Finding Stillness and Renewal in a Busy World
You meet some interesting characters in monasteries, and it’s not just the monks. A conversation with a fellow guest on a recent visit to Worth Abbey gave me a crucial idea for marketing my latest book.
Like many of the monastic houses I’ve visited over the years, Worth is in a beautiful location. It sits on the crest of a hill from which one can look down over a panoramic view of the Sussex High Weald and, on a clear day, all the way to the South Downs. It wasn’t a clear day when I arrived. It was in the midst of the Arctic snap that had gripped Britain at the start of January and it was cloudy, and raining to boot. No matter; it was a good excuse to hunker down in my monastic cell and catch up on some reading. And even if in the surrounding woods it was either very icy or very muddy according to the temperature, I managed to get out for some bracing walks. I also enjoyed being in the vast, wonderful, circular shaped Abbey church and being immersed in the lovely plainchant singing of the monks. And then there were the meals. The Benedictines like good food, as do I, and particular treats for me on this visit was breakfast coffee in bowls, French style, and ‘real’ honey from the comb to put on the tasty, wholemeal bread. Also, eating in silence, with a monk reading aloud from a book, always gives the opportunity to really savour the taste and sight and smell of the food.

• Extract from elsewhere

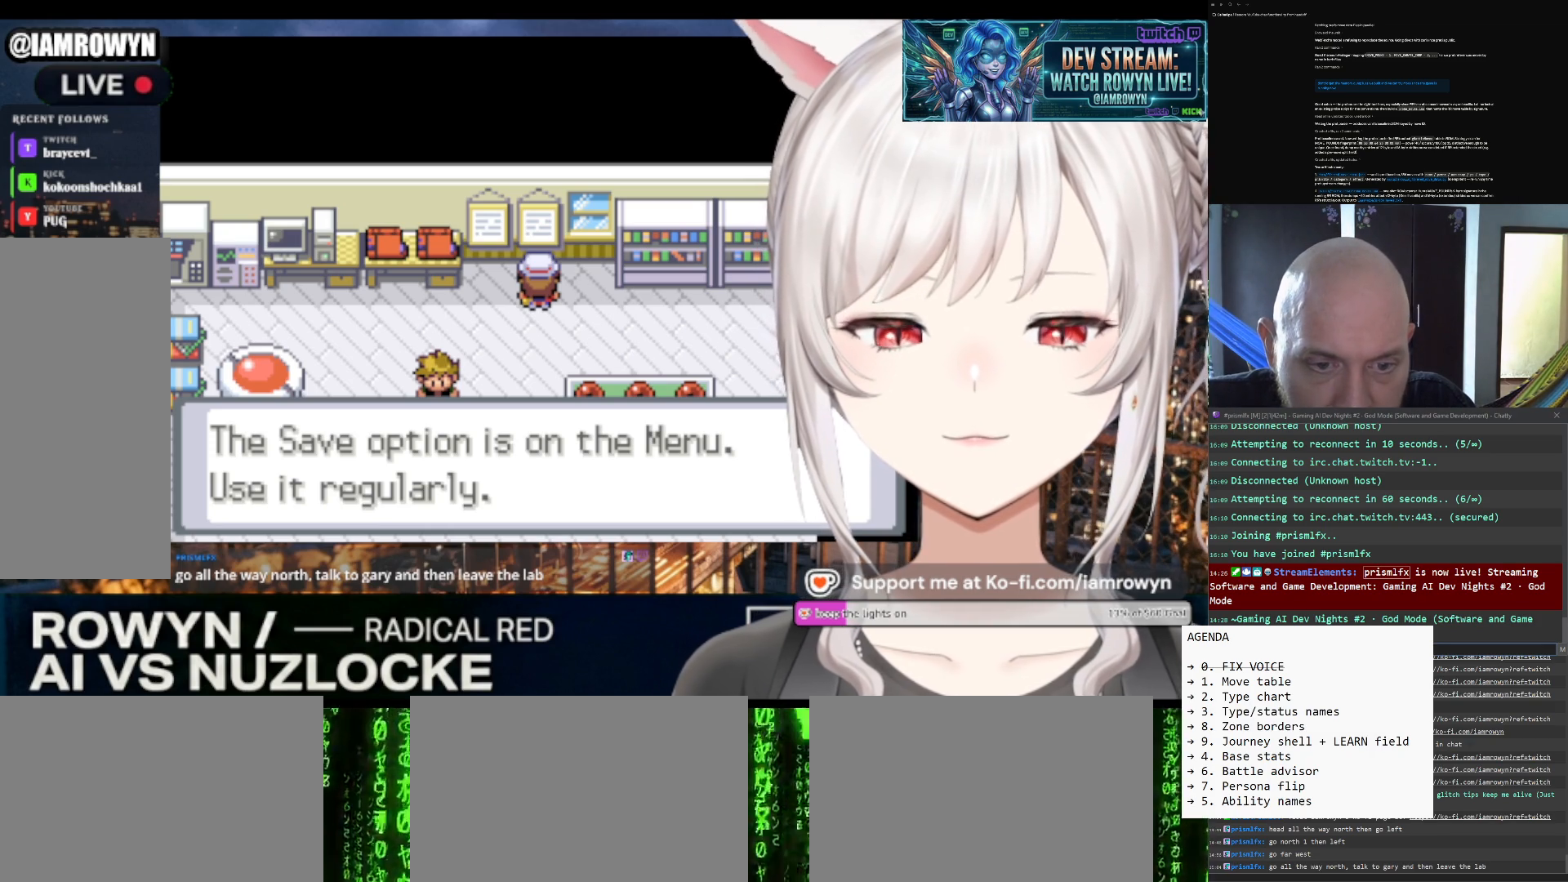
{"buttons": ["DPAD_UP"], "events": []}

I don’t usually go to monasteries to socialise. On the contrary, I relish the opportunity to sink into the silence and the ancient, ordering, healing monastic rhythms. However, there was something that drew me to a guest that arrived the day after me, and it wasn’t just his Northern Irish accent, my favourite accent in the world. We got chatting one day in the guest sitting room and it turned out that Owen is the author of some best-selling self-help books. His first was entitled ‘Ten to Zen’ so he clearly had an eye for a catchy title, as well as an understanding of what literary agents and publishers are looking for. He was drawn to the title of my recently-finished book, ‘The Married Monk’ but suggested that it needed a subtitle. I went off and slept on it, having scribbled down a few ideas after compline, the final service of the day.

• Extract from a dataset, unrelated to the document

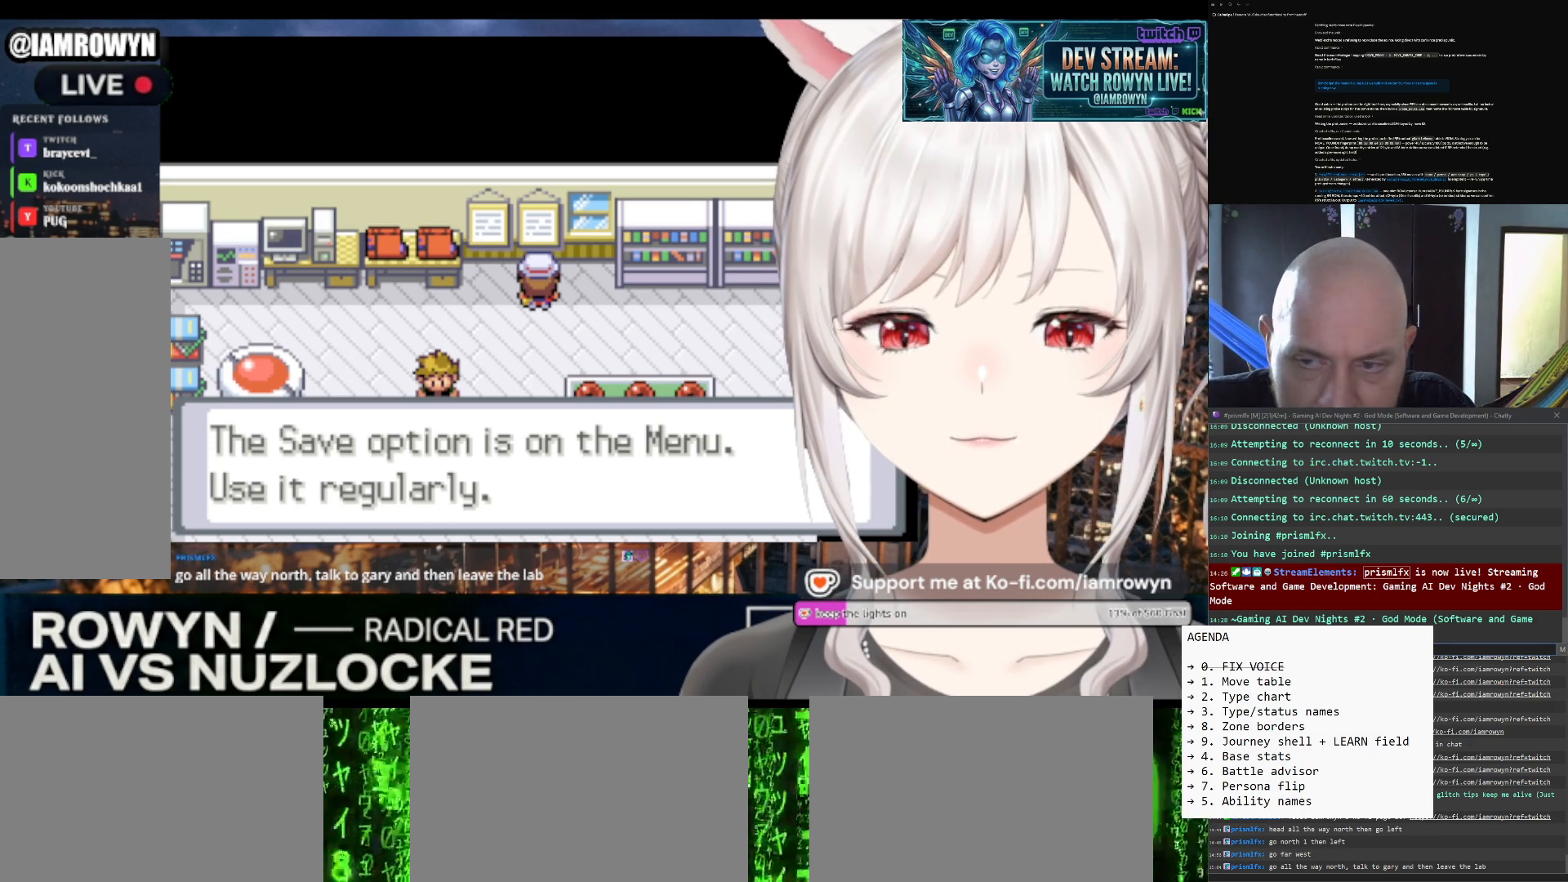
{"buttons": ["DPAD_UP"], "events": []}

There are some things I’ve especially appreciated from my more than thirty years of being a ‘married monk.’ Indeed, when I was the father of three young children, besides being in a people-intensive day job, my regular monastery day was something of a life-saver for me. For twenty-four blessed hours I would live as a monk. Then I would return to ‘the world’ a new man, very well rested and very well fed. As well as the great food, I’ve always enjoyed the walks in what are usually beautiful, peaceful surroundings, or simply sitting with a cup of tea: be it out in a garden or orchard in the summer or in my monastic cell if it’s the winter. And sometimes I’ve recalled to myself the words often said by the Irish Jesuit, William Johnston on his zen retreats: “Sitting, only sitting, and the grass grows by itself.”

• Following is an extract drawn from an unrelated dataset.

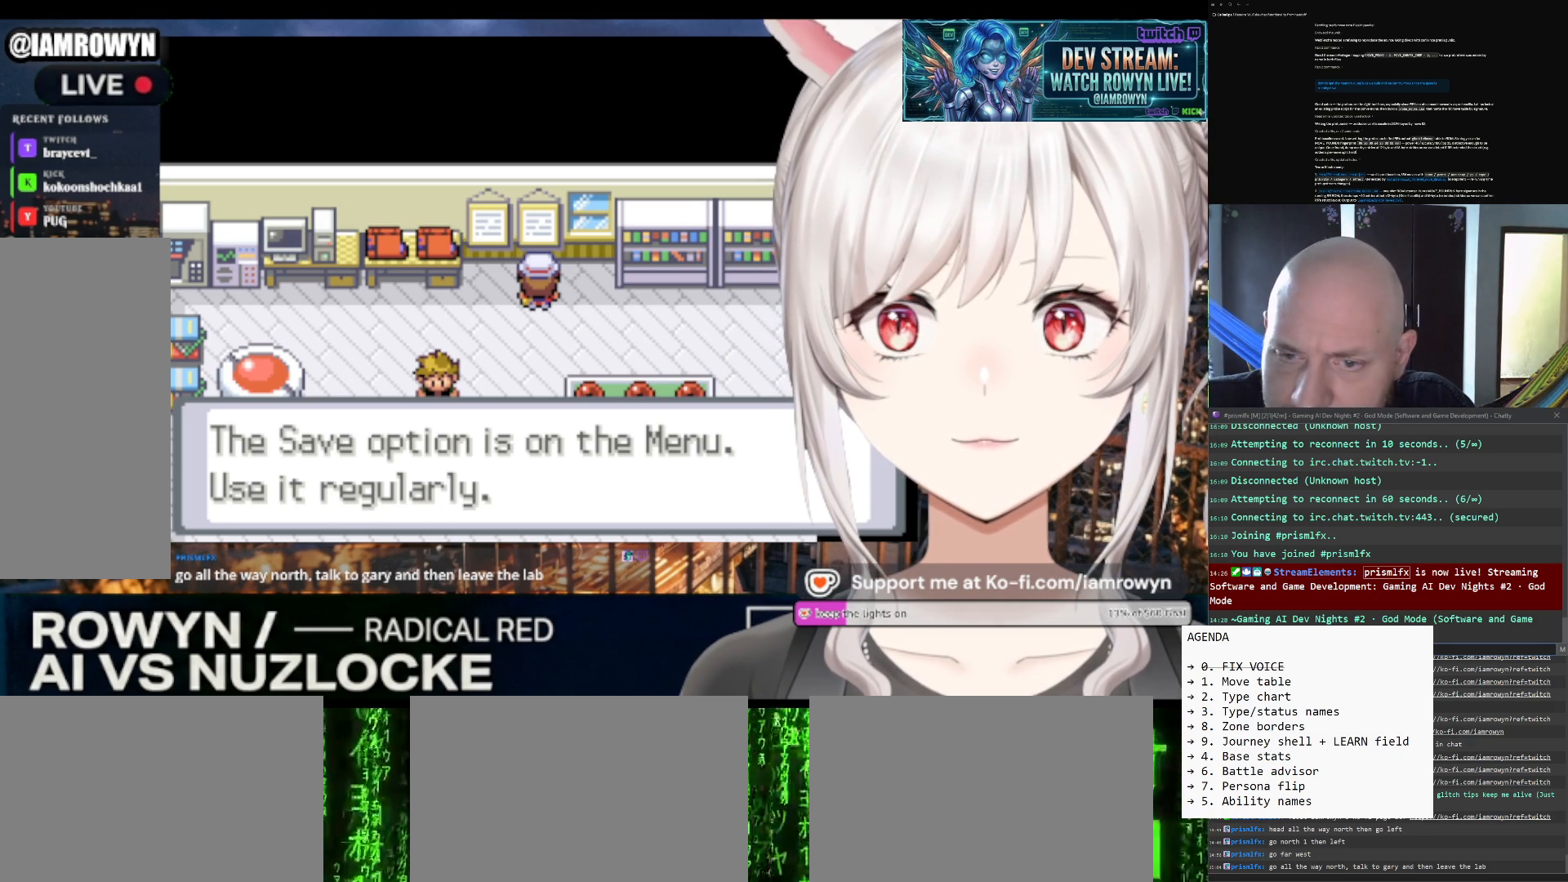
{"buttons": ["DPAD_UP"], "events": []}
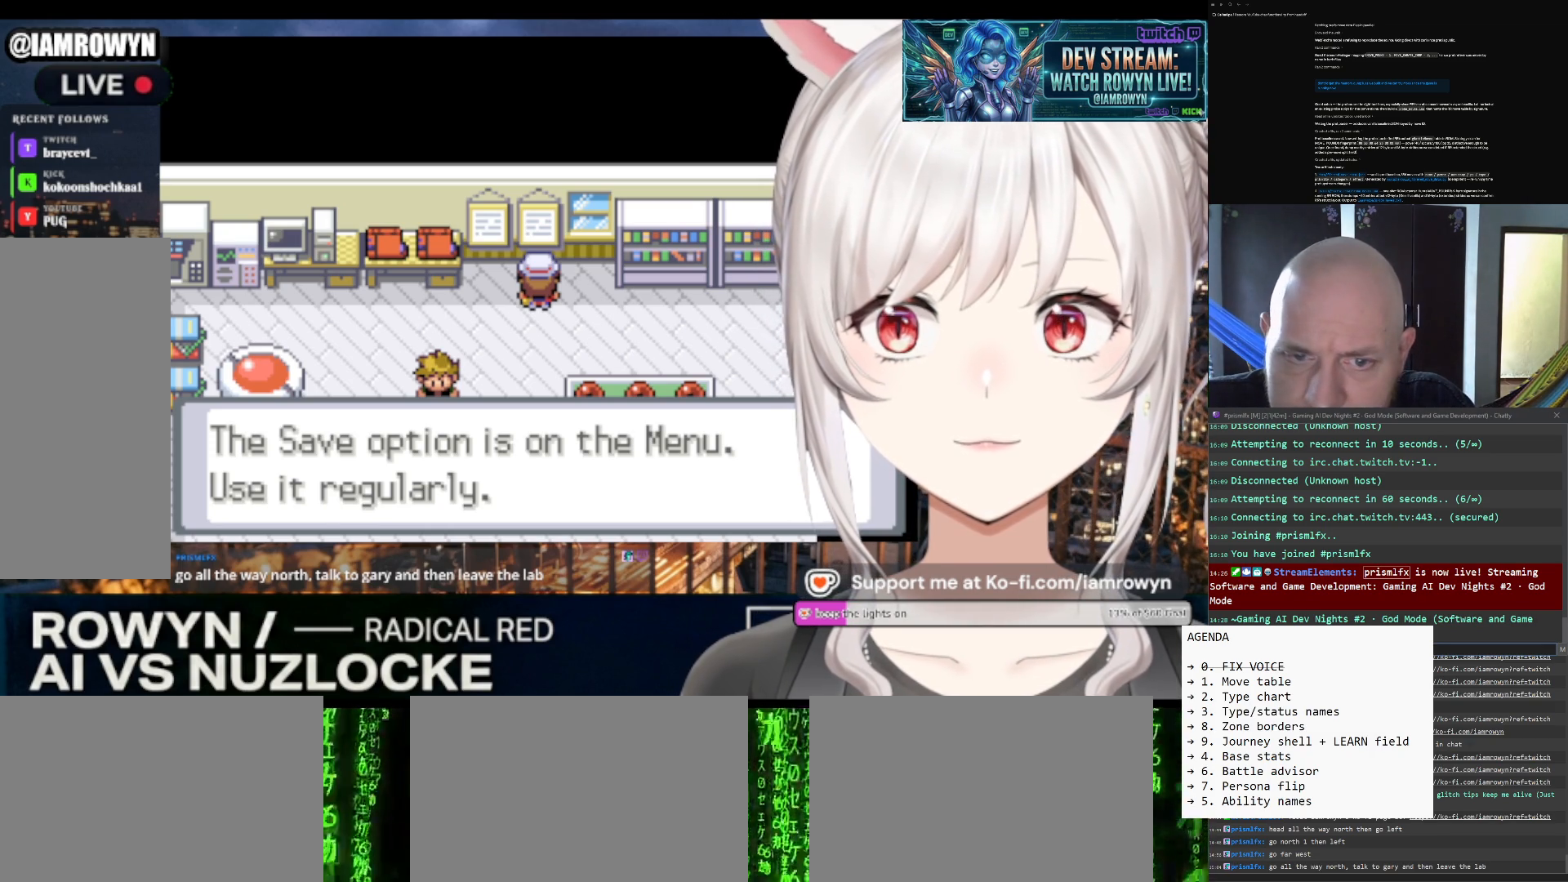
{"buttons": ["DPAD_UP"], "events": []}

There’s usually one cup of tea that is especially sacred and that’s the first cup of the day. And there’s something about the first cup of tea of the day in a monastery that’s extra special. The opening prayer of the day at Worth is the 6.15 A.M. matins service and then there’s about forty minutes until the next service, lauds at 7.30. It was during that creatively charged time between matins and lauds that, sitting in my room with that first cup of steaming tea in my hand (and with it still dark outside and the temperature at around zero) there came to me the subtitle of my book. When I bumped into Owen on the way to breakfast, which follows straight after lauds, I tried it out on him and he seemed to like it, although I subsequently went through several alternatives before alighting on my final choice.
Like most monasteries, Worth is dwindling in numbers. But I’m so grateful that there are still groups of men and women who faithfully get up early in the morning when much of the world is still asleep and who live a hidden life of prayer and praise to God. I’m also incredible grateful to them for their warm welcome of someone like me, whose primary commitment is elsewhere. How I have been fed in body and spirit. And how this ancient way of life has helped me not just to survive but hopefully thrive in this increasingly noisy, non-stop and complex world.
For ‘Finding stillness and renewal in a busy world,’ (and as they sing at the end of the monastic liturgy): ‘Thanks be to God.’